→ **作業内容**
以下の記録の各行を、一字一句変えずにすべて打ち直してください。

===============

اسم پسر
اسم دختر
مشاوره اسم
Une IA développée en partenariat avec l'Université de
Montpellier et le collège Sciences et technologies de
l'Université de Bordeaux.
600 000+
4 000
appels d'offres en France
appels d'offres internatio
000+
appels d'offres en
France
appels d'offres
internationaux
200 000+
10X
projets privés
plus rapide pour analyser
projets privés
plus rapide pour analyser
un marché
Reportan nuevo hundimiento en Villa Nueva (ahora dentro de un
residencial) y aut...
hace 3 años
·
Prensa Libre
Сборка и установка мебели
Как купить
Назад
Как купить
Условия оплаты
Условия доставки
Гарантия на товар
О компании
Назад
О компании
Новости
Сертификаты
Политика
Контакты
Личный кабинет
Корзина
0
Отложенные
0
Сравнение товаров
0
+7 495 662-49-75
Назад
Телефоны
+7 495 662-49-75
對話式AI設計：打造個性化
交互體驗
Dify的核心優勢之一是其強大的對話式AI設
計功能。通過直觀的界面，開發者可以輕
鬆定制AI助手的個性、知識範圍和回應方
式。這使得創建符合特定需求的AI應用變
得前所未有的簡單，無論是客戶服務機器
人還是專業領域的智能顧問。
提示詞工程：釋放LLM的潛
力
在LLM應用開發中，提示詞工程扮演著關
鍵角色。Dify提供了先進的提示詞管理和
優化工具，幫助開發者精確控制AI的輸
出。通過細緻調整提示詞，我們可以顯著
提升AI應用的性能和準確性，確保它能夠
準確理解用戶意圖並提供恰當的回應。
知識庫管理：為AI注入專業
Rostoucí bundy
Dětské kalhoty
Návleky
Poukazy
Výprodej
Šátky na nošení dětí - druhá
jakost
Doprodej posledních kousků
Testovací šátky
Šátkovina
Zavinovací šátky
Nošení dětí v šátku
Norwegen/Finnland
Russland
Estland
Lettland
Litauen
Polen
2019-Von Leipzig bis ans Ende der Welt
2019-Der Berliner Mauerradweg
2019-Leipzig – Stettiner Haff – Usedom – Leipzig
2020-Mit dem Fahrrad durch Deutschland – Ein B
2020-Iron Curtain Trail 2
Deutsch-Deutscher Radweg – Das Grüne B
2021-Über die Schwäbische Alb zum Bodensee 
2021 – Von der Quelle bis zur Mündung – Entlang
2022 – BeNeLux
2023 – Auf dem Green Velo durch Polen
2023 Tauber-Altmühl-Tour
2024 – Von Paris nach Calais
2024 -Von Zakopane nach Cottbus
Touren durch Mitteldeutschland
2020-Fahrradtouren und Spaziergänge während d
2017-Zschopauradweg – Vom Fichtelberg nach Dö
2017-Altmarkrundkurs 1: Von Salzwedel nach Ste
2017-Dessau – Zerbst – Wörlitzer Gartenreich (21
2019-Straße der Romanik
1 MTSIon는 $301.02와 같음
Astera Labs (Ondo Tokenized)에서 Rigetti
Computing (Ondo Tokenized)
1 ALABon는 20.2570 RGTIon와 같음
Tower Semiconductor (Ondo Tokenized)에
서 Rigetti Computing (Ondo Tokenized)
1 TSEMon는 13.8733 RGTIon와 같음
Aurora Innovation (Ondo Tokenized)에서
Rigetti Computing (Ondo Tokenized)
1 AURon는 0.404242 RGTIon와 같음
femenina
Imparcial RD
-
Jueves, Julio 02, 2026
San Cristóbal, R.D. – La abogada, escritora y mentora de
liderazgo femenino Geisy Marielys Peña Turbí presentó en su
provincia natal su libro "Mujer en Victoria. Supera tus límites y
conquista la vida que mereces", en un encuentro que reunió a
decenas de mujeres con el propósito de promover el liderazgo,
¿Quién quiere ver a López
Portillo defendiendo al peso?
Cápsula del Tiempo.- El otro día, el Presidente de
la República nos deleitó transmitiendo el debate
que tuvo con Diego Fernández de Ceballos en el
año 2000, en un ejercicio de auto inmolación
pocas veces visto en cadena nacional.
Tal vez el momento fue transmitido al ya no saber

===============

→ **解答**
اسم پسر
اسم دختر
مشاوره اسم
Une IA développée en partenariat avec l'Université de
Montpellier et le collège Sciences et technologies de
l'Université de Bordeaux.
600 000+
4 000
appels d'offres en France
appels d'offres internatio
000+
appels d'offres en
France
appels d'offres
internationaux
200 000+
10X
projets privés
plus rapide pour analyser
projets privés
plus rapide pour analyser
un marché
Reportan nuevo hundimiento en Villa Nueva (ahora dentro de un
residencial) y aut...
hace 3 años
·
Prensa Libre
Сборка и установка мебели
Как купить
Назад
Как купить
Условия оплаты
Условия доставки
Гарантия на товар
О компании
Назад
О компании
Новости
Сертификаты
Политика
Контакты
Личный кабинет
Корзина
0
Отложенные
0
Сравнение товаров
0
+7 495 662-49-75
Назад
Телефоны
+7 495 662-49-75
對話式AI設計：打造個性化
交互體驗
Dify的核心優勢之一是其強大的對話式AI設
計功能。通過直觀的界面，開發者可以輕
鬆定制AI助手的個性、知識範圍和回應方
式。這使得創建符合特定需求的AI應用變
得前所未有的簡單，無論是客戶服務機器
人還是專業領域的智能顧問。
提示詞工程：釋放LLM的潛
力
在LLM應用開發中，提示詞工程扮演著關
鍵角色。Dify提供了先進的提示詞管理和
優化工具，幫助開發者精確控制AI的輸
出。通過細緻調整提示詞，我們可以顯著
提升AI應用的性能和準確性，確保它能夠
準確理解用戶意圖並提供恰當的回應。
知識庫管理：為AI注入專業
Rostoucí bundy
Dětské kalhoty
Návleky
Poukazy
Výprodej
Šátky na nošení dětí - druhá
jakost
Doprodej posledních kousků
Testovací šátky
Šátkovina
Zavinovací šátky
Nošení dětí v šátku
Norwegen/Finnland
Russland
Estland
Lettland
Litauen
Polen
2019-Von Leipzig bis ans Ende der Welt
2019-Der Berliner Mauerradweg
2019-Leipzig – Stettiner Haff – Usedom – Leipzig
2020-Mit dem Fahrrad durch Deutschland – Ein B
2020-Iron Curtain Trail 2
Deutsch-Deutscher Radweg – Das Grüne B
2021-Über die Schwäbische Alb zum Bodensee 
2021 – Von der Quelle bis zur Mündung – Entlang
2022 – BeNeLux
2023 – Auf dem Green Velo durch Polen
2023 Tauber-Altmühl-Tour
2024 – Von Paris nach Calais
2024 -Von Zakopane nach Cottbus
Touren durch Mitteldeutschland
2020-Fahrradtouren und Spaziergänge während d
2017-Zschopauradweg – Vom Fichtelberg nach Dö
2017-Altmarkrundkurs 1: Von Salzwedel nach Ste
2017-Dessau – Zerbst – Wörlitzer Gartenreich (21
2019-Straße der Romanik
1 MTSIon는 $301.02와 같음
Astera Labs (Ondo Tokenized)에서 Rigetti
Computing (Ondo Tokenized)
1 ALABon는 20.2570 RGTIon와 같음
Tower Semiconductor (Ondo Tokenized)에
서 Rigetti Computing (Ondo Tokenized)
1 TSEMon는 13.8733 RGTIon와 같음
Aurora Innovation (Ondo Tokenized)에서
Rigetti Computing (Ondo Tokenized)
1 AURon는 0.404242 RGTIon와 같음
femenina
Imparcial RD
-
Jueves, Julio 02, 2026
San Cristóbal, R.D. – La abogada, escritora y mentora de
liderazgo femenino Geisy Marielys Peña Turbí presentó en su
provincia natal su libro "Mujer en Victoria. Supera tus límites y
conquista la vida que mereces", en un encuentro que reunió a
decenas de mujeres con el propósito de promover el liderazgo,
¿Quién quiere ver a López
Portillo defendiendo al peso?
Cápsula del Tiempo.- El otro día, el Presidente de
la República nos deleitó transmitiendo el debate
que tuvo con Diego Fernández de Ceballos en el
año 2000, en un ejercicio de auto inmolación
pocas veces visto en cadena nacional.
Tal vez el momento fue transmitido al ya no saber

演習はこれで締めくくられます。